Hogan recalls seeing automated anniversary notifications for friends on social networks who had passed away years before. She wondered how a family member might go about closing these profiles down.

“Their loved ones don’t know how to [do this] – or don’t even know it’s there,” she says.

“Every relationship that we create in our lifetime has to be tied up and closed down somehow.”

There is also a section which stores a list of key contacts as well as copies of important documents such as a will, marriage certificate, National Insurance number and power of attorney documentation.

Life close-down process

The hope is that with all the information in one place, family or friends can more painlessly carry out what Hogan calls the “life close-down process”.
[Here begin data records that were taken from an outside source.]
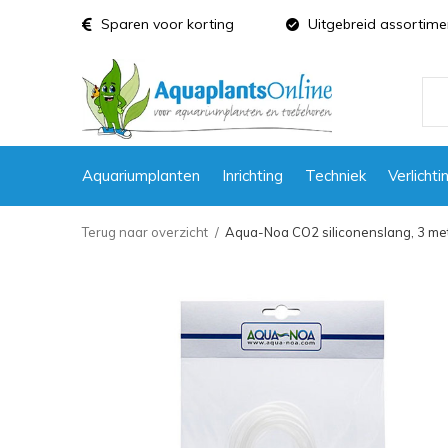
Sparen voor korting
Uitgebreid assortime
Aquariumplanten
Inrichting
Techniek
Verlichti
Terug naar overzicht
Aqua-Noa CO2 siliconenslang, 3 me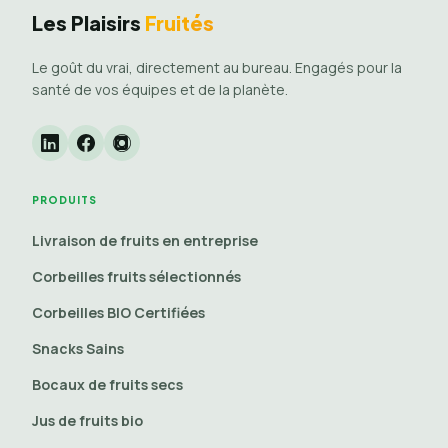
Les Plaisirs
Fruités
Le goût du vrai, directement au bureau. Engagés pour la
santé de vos équipes et de la planète.
PRODUITS
Livraison de fruits en entreprise
Corbeilles fruits sélectionnés
Corbeilles BIO Certifiées
Snacks Sains
Bocaux de fruits secs
Jus de fruits bio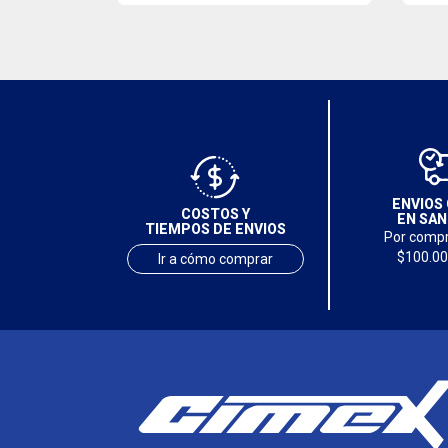
ENVIOS 
COSTOS Y
EN SAN
TIEMPOS DE ENVIOS
Por compr
$100.00
Ir a cómo comprar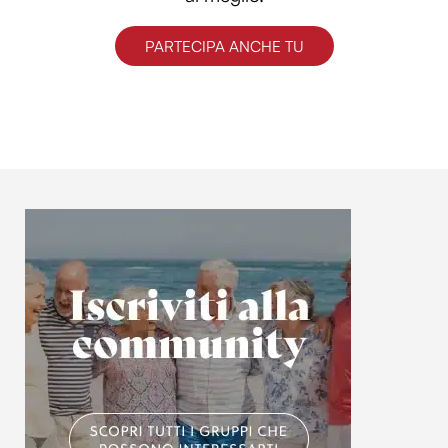
PARTECIPA ANCHE TU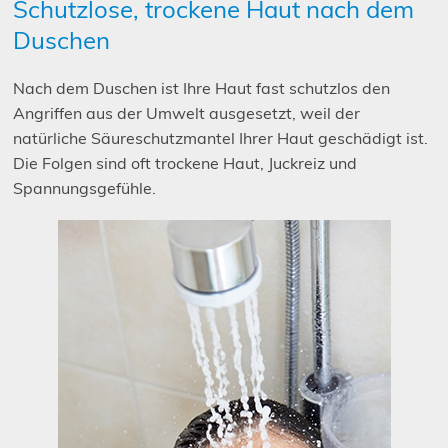
Schutzlose, trockene Haut nach dem
Duschen
Nach dem Duschen ist Ihre Haut fast schutzlos den
Angriffen aus der Umwelt ausgesetzt, weil der
natürliche Säureschutzmantel Ihrer Haut geschädigt ist.
Die Folgen sind oft trockene Haut, Juckreiz und
Spannungsgefühle.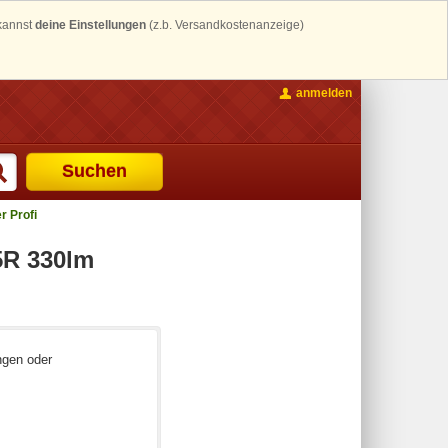
 kannst
deine Einstellungen
(z.b. Versandkostenanzeige)
anmelden
Suchen
 Profi
5R 330lm
ngen oder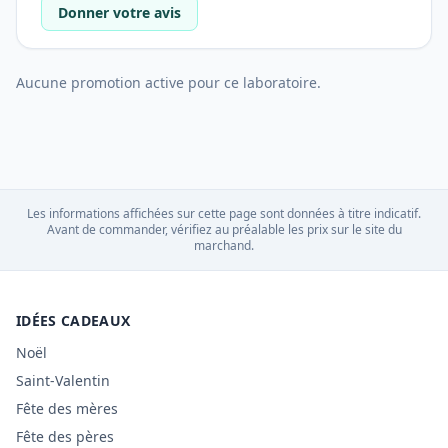
Donner votre avis
Aucune promotion active pour ce laboratoire.
Les informations affichées sur cette page sont données à titre indicatif.
Avant de commander, vérifiez au préalable les prix sur le site du
marchand.
IDÉES CADEAUX
Noël
Saint-Valentin
Fête des mères
Fête des pères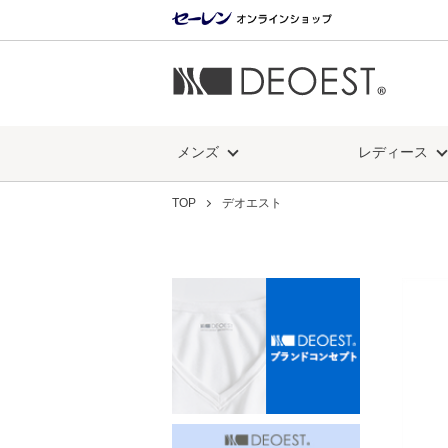
メンズ
レディース
TOP
デオエスト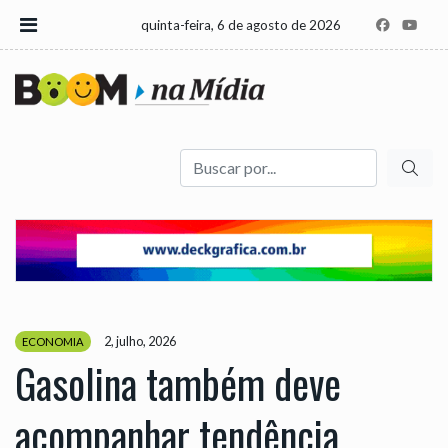
quinta-feira, 6 de agosto de 2026
Buscar
2, julho, 2026
ECONOMIA
Gasolina também deve
acompanhar tendência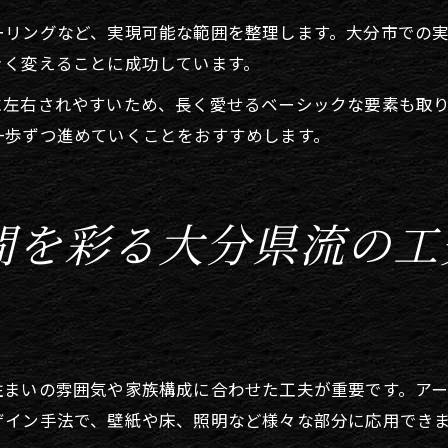
ーリングなど、実現可能な範囲を整理します。大分市での
きく変えることに成功しています。
に左右されやすいため、長く愛せるベーシックな要素も取
一歩ずつ進めていくことをおすすめします。
間を彩る大分県流の工
住まいの雰囲気や家族構成に合わせた工夫が重要です。ア
ザイン手法で、壁紙や床、照明など様々な部分に応用でき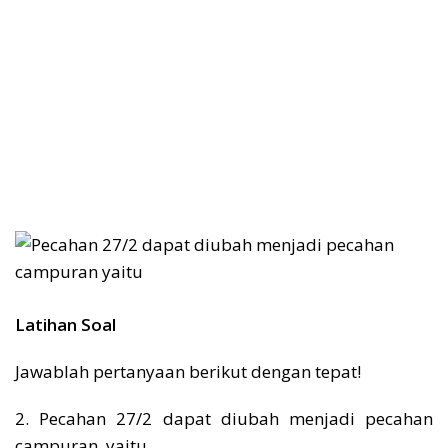
Latihan Soal
Jawablah pertanyaan berikut dengan tepat!
2. Pecahan 27/2 dapat diubah menjadi pecahan
campuran, yaitu … .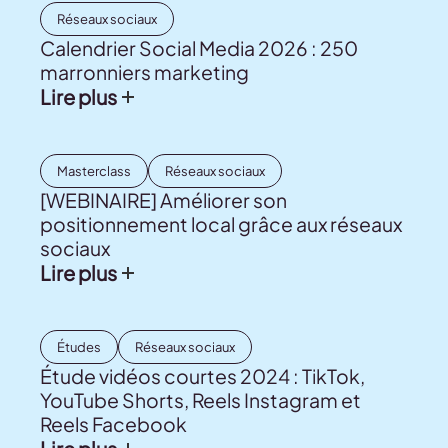
Réseaux sociaux
Calendrier Social Media 2026 : 250
marronniers marketing
Lire plus
Masterclass
Réseaux sociaux
[WEBINAIRE] Améliorer son
positionnement local grâce aux réseaux
sociaux
Lire plus
Études
Réseaux sociaux
Étude vidéos courtes 2024 : TikTok,
YouTube Shorts, Reels Instagram et
Reels Facebook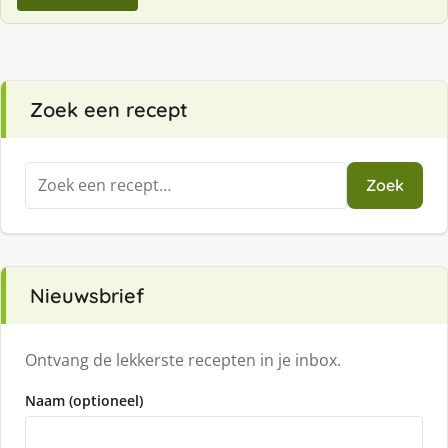
Zoek een recept
Zoeken
Zoek
naar:
Nieuwsbrief
Ontvang de lekkerste recepten in je inbox.
Naam (optioneel)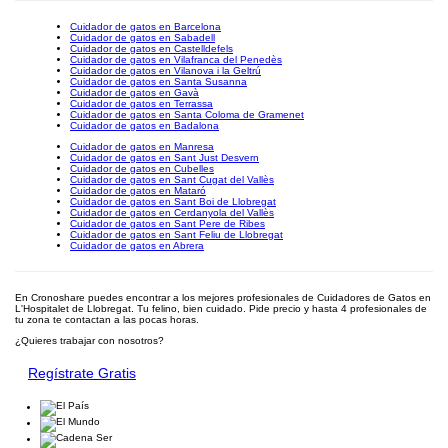
Cuidador de gatos en Barcelona
Cuidador de gatos en Sabadell
Cuidador de gatos en Castelldefels
Cuidador de gatos en Vilafranca del Penedès
Cuidador de gatos en Vilanova i la Geltrú
Cuidador de gatos en Santa Susanna
Cuidador de gatos en Gavà
Cuidador de gatos en Terrassa
Cuidador de gatos en Santa Coloma de Gramenet
Cuidador de gatos en Badalona
Cuidador de gatos en Manresa
Cuidador de gatos en Sant Just Desvern
Cuidador de gatos en Cubelles
Cuidador de gatos en Sant Cugat del Vallès
Cuidador de gatos en Mataró
Cuidador de gatos en Sant Boi de Llobregat
Cuidador de gatos en Cerdanyola del Vallès
Cuidador de gatos en Sant Pere de Ribes
Cuidador de gatos en Sant Feliu de Llobregat
Cuidador de gatos en Abrera
En Cronoshare puedes encontrar a los mejores profesionales de Cuidadores de Gatos en
L'Hospitalet de Llobregat. Tu felino, bien cuidado. Pide precio y hasta 4 profesionales de
tu zona te contactan a las pocas horas.
¿Quieres trabajar con nosotros?
Regístrate Gratis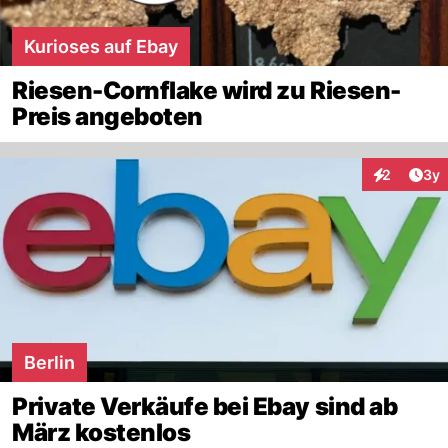
Kurioses auf Ebay
Riesen-Cornflake wird zu Riesen-
Preis angeboten
Arti
2
3y
Interaktion
Berlin
Private Verkäufe bei Ebay sind ab
März kostenlos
But it’s not just admin inside the platform. It also serves as a time capsule via its memories section, which stores photos, videos, messages to be delivered after death and even secret recipes.

“If you haven’t extracted that history from those people, it’s lost forever. I would love to know what my mum and dad’s favourite film, book or meal was,” she confides.

The firm is now looking to expand beyond the B2C model, partnering with corporates such as life insurers, funeral planners and employee benefit schemes “where it would be a complementary proposition that they could offer their customers”.

In June the firm secured £50,000 from Innovate UK to accelerate the development of the platform, part of a wider £40m boost to drive new technological advances in response to the global pandemic.

The final section of a Biscuit Tin account is the ‘wishes’ section, which prompts users to answer the types of questions Hogan never got answers to.

Through an increasingly ‘gamified’ process, it will ask users about their final wishes – funeral arrangements, organ donation, what should happen to pets and belongings.

Hogan has been using this section to fill her account with any information her daughter might need when the time comes, including her funeral outfit.

“I want to look glamorous. I want my hair and make-up done… I’m also adding things like my favourite food and films I’ve seen.”

She adds: “The older I get, the more of that I will do. Things like how [my daughter’s father] and I met. The type of thing that, much later on in life, you realise you’d like to know.”